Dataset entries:

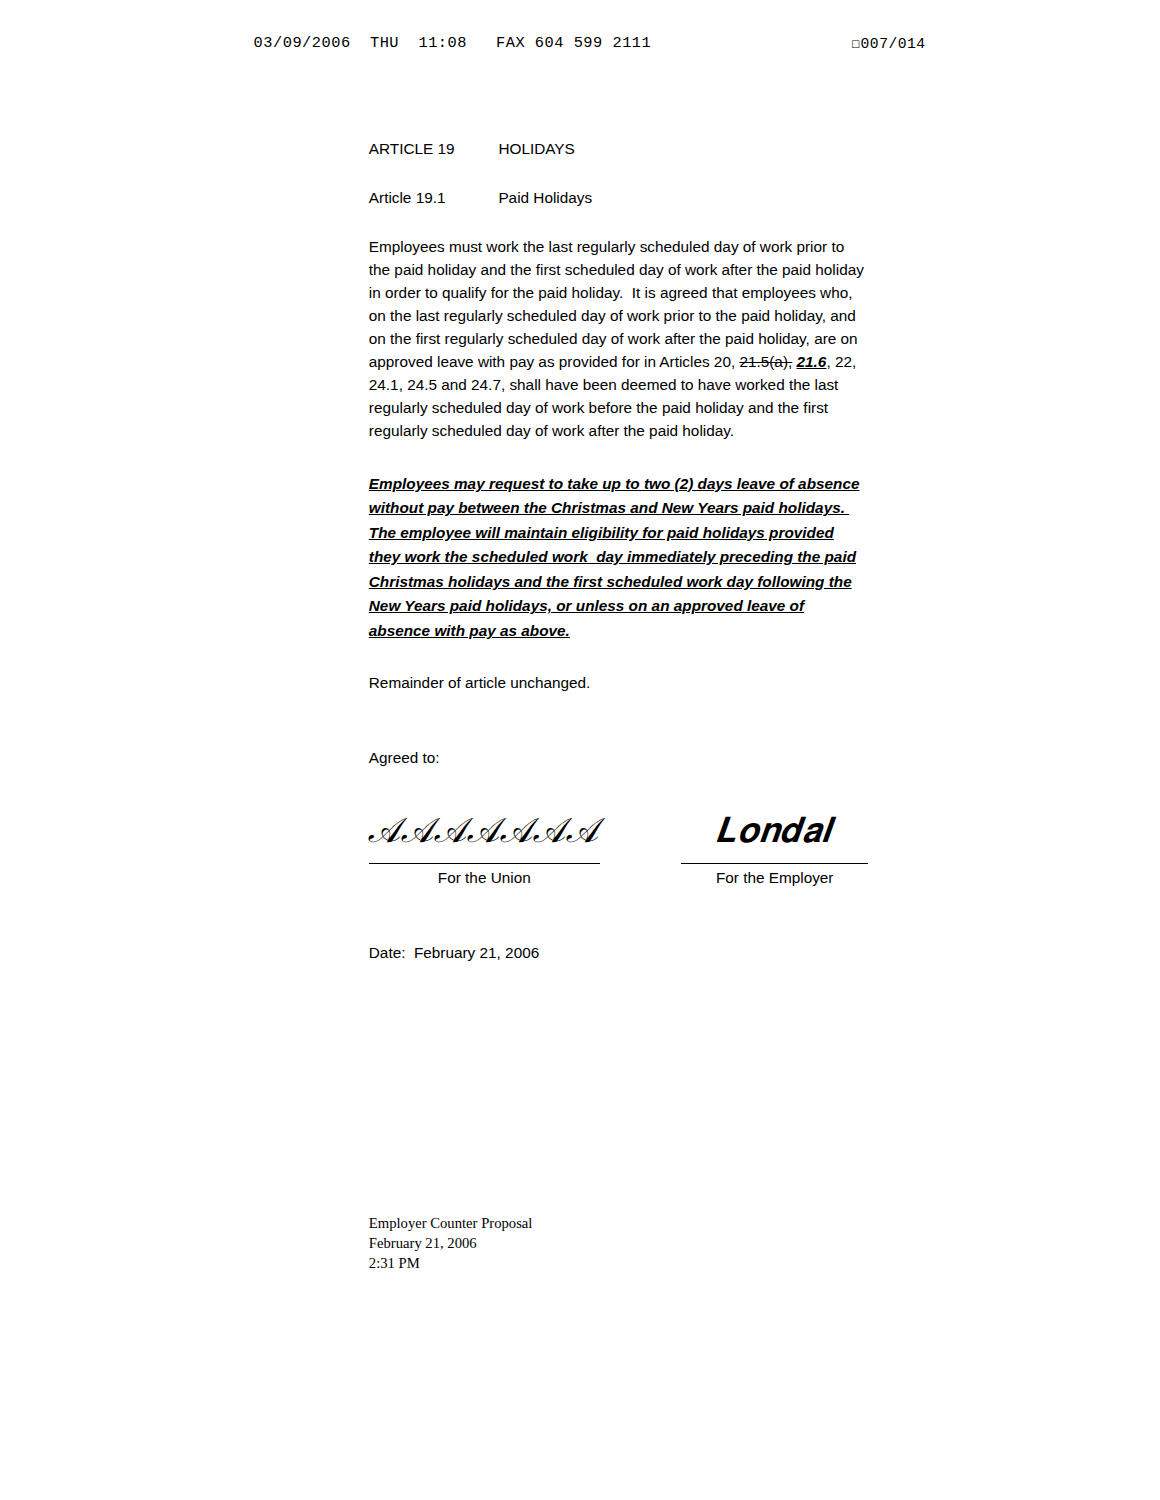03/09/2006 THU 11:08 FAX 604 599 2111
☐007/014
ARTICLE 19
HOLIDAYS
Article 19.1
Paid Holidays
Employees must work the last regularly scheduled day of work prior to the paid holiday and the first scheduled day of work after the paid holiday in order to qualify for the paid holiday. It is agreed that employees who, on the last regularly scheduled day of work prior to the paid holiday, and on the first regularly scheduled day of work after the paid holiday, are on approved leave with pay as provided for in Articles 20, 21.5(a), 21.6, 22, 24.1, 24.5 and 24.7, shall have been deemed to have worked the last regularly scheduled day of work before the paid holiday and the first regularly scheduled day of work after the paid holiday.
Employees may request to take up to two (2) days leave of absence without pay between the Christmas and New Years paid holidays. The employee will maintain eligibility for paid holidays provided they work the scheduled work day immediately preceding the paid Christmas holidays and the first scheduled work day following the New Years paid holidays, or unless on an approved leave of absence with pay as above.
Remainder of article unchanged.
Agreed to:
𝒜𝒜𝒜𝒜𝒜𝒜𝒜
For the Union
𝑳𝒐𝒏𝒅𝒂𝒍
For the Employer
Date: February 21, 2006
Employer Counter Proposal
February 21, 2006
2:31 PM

...

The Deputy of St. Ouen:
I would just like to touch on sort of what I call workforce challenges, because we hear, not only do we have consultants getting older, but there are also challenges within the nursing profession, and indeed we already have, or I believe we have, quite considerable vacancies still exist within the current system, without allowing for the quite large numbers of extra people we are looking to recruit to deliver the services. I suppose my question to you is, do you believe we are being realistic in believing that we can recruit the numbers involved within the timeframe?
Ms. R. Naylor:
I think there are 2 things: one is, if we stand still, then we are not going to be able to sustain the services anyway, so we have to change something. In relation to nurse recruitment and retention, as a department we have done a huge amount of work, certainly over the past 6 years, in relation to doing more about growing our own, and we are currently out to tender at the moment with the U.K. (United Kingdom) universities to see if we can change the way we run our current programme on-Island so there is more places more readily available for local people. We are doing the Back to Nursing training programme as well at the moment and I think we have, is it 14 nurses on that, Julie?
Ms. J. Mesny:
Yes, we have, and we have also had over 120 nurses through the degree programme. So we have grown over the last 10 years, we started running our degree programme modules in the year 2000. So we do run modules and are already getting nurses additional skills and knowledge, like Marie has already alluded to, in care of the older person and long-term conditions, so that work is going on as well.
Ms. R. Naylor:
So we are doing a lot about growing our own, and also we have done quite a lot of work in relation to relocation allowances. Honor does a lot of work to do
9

**GOAL OF THE EXERCISE**
Only the lines above that hold "Employees" are wanted. Show every one of them.

**RESPONSE FOR THIS EXERCISE**
Employees must work the last regularly scheduled day of work prior to the paid holiday and the first scheduled day of work after the paid holiday in order to qualify for the paid holiday. It is agreed that employees who, on the last regularly scheduled day of work prior to the paid holiday, and on the first regularly scheduled day of work after the paid holiday, are on approved leave with pay as provided for in Articles 20, 21.5(a), 21.6, 22, 24.1, 24.5 and 24.7, shall have been deemed to have worked the last regularly scheduled day of work before the paid holiday and the first regularly scheduled day of work after the paid holiday.
Employees may request to take up to two (2) days leave of absence without pay between the Christmas and New Years paid holidays. The employee will maintain eligibility for paid holidays provided they work the scheduled work day immediately preceding the paid Christmas holidays and the first scheduled work day following the New Years paid holidays, or unless on an approved leave of absence with pay as above.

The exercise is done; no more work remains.